ASSIGNED TASK
Please give back the listing below word for word, without the images.

COLLECTED MATERIAL
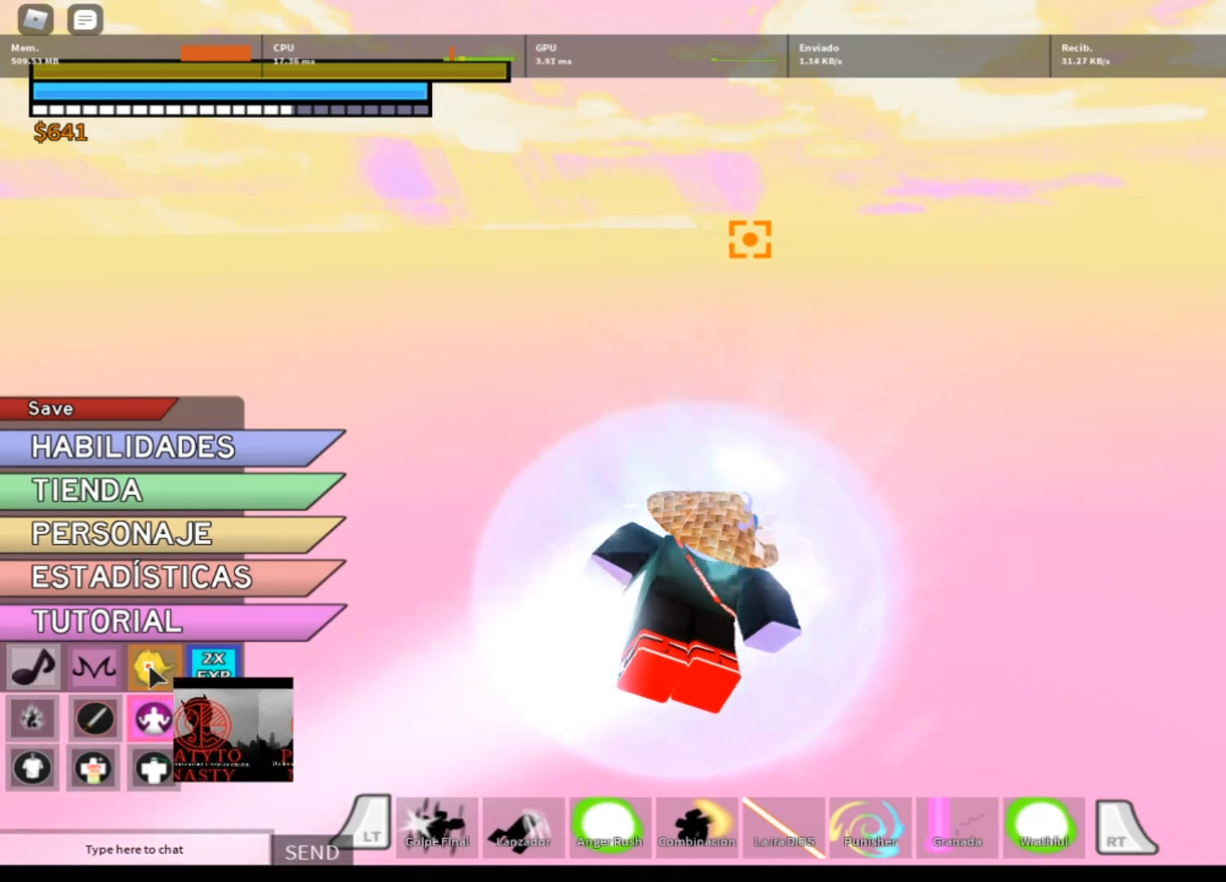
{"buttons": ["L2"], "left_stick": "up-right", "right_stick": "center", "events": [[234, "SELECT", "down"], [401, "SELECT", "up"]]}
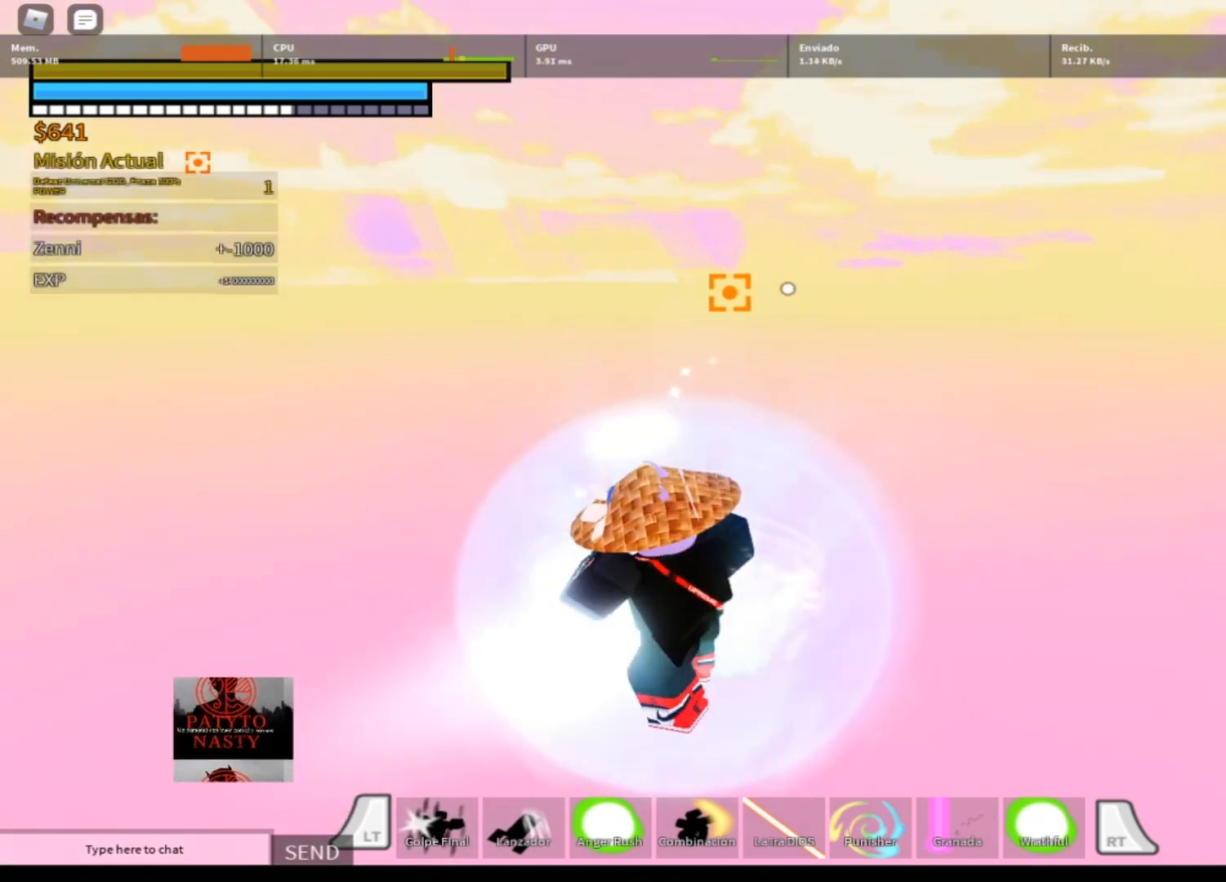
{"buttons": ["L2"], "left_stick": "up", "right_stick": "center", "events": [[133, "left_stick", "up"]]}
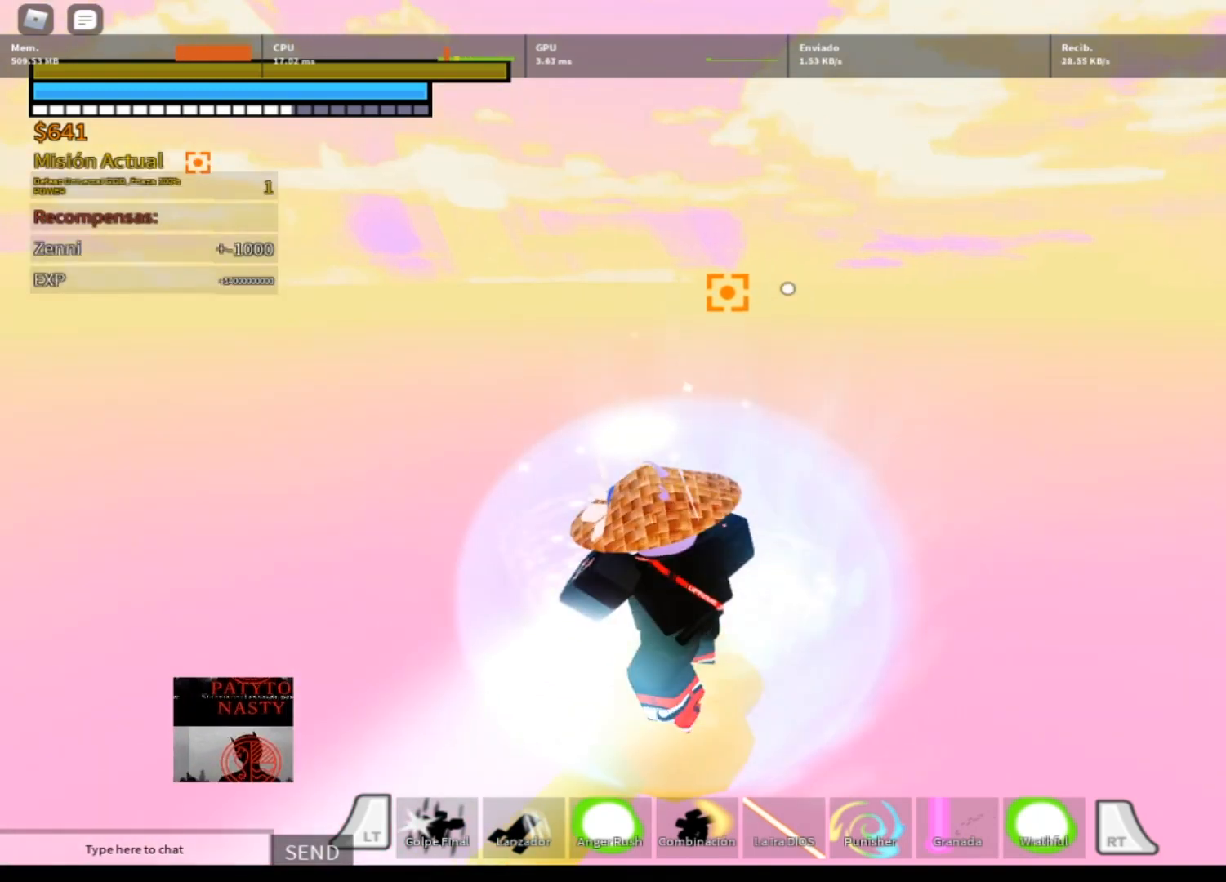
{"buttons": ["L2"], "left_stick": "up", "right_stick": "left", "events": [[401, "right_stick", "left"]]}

OUTPUT FOR THIS EXERCISE
{"buttons": ["L2"], "left_stick": "up-right", "right_stick": "center", "events": [[234, "SELECT", "down"], [401, "SELECT", "up"]]}
{"buttons": ["L2"], "left_stick": "up", "right_stick": "center", "events": [[133, "left_stick", "up"]]}
{"buttons": ["L2"], "left_stick": "up", "right_stick": "left", "events": [[401, "right_stick", "left"]]}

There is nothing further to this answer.